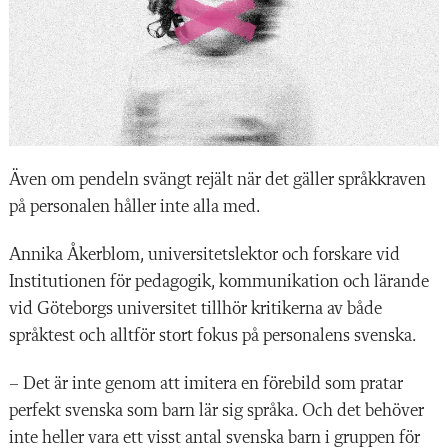
Även om pendeln svängt rejält när det gäller språkkraven
på personalen håller inte alla med.
Annika Åkerblom, universitetslektor och forskare vid
Institutionen för pedagogik, kommunikation och lärande
vid Göteborgs universitet tillhör kritikerna av både
språktest och alltför stort fokus på personalens svenska.
– Det är inte genom att imitera en förebild som pratar
perfekt svenska som barn lär sig språka. Och det behöver
inte heller vara ett visst antal svenska barn i gruppen för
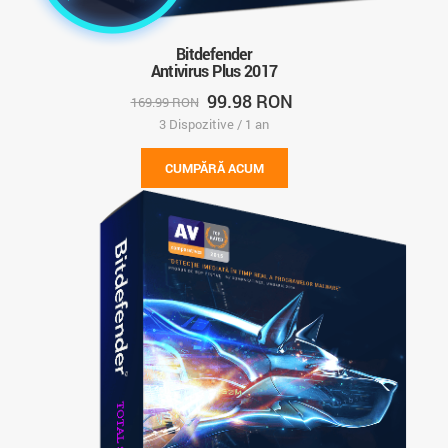
Bitdefender
Antivirus Plus 2017
99.98 RON
169.99 RON
3 Dispozitive / 1 an
CUMPĂRĂ ACUM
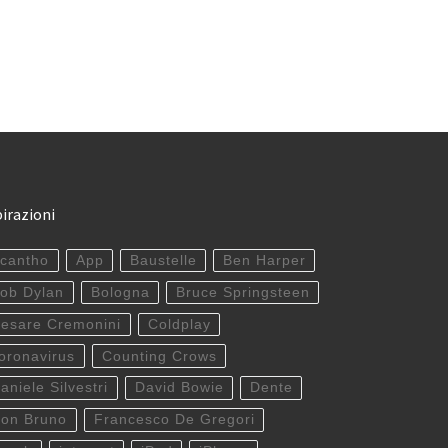
pirazioni
cantho
App
Baustelle
Ben Harper
ob Dylan
Bologna
Bruce Springsteen
esare Cremonini
Coldplay
oronavirus
Counting Crows
aniele Silvestri
David Bowie
Dente
on Bruno
Francesco De Gregori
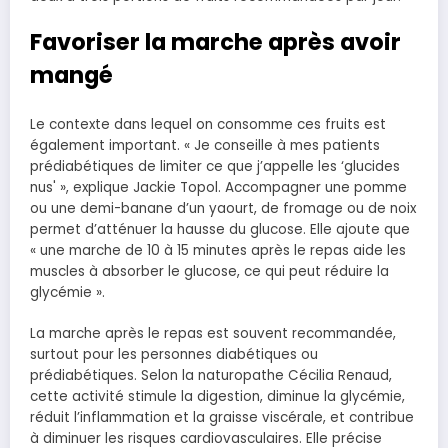
Favoriser la marche après avoir
mangé
Le contexte dans lequel on consomme ces fruits est
également important. « Je conseille à mes patients
prédiabétiques de limiter ce que j’appelle les ‘glucides
nus' », explique Jackie Topol. Accompagner une pomme
ou une demi-banane d’un yaourt, de fromage ou de noix
permet d’atténuer la hausse du glucose. Elle ajoute que
« une marche de 10 à 15 minutes après le repas aide les
muscles à absorber le glucose, ce qui peut réduire la
glycémie ».
La marche après le repas est souvent recommandée,
surtout pour les personnes diabétiques ou
prédiabétiques. Selon la naturopathe Cécilia Renaud,
cette activité stimule la digestion, diminue la glycémie,
réduit l’inflammation et la graisse viscérale, et contribue
à diminuer les risques cardiovasculaires. Elle précise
______________________________
From the material above, reproduce only what runs from the line holding "inte heller vara" down to the line holding "ou une demi-banane", both included, pictures excluded.

inte heller vara ett visst antal svenska barn i gruppen för
Bitdefender
Antivirus Plus 2017
99.98 RON
169.99 RON
3 Dispozitive / 1 an
CUMPĂRĂ ACUM
pirazioni
cantho
App
Baustelle
Ben Harper
ob Dylan
Bologna
Bruce Springsteen
esare Cremonini
Coldplay
oronavirus
Counting Crows
aniele Silvestri
David Bowie
Dente
on Bruno
Francesco De Gregori
Favoriser la marche après avoir
mangé
Le contexte dans lequel on consomme ces fruits est
également important. « Je conseille à mes patients
prédiabétiques de limiter ce que j’appelle les ‘glucides
nus' », explique Jackie Topol. Accompagner une pomme
ou une demi-banane d’un yaourt, de fromage ou de noix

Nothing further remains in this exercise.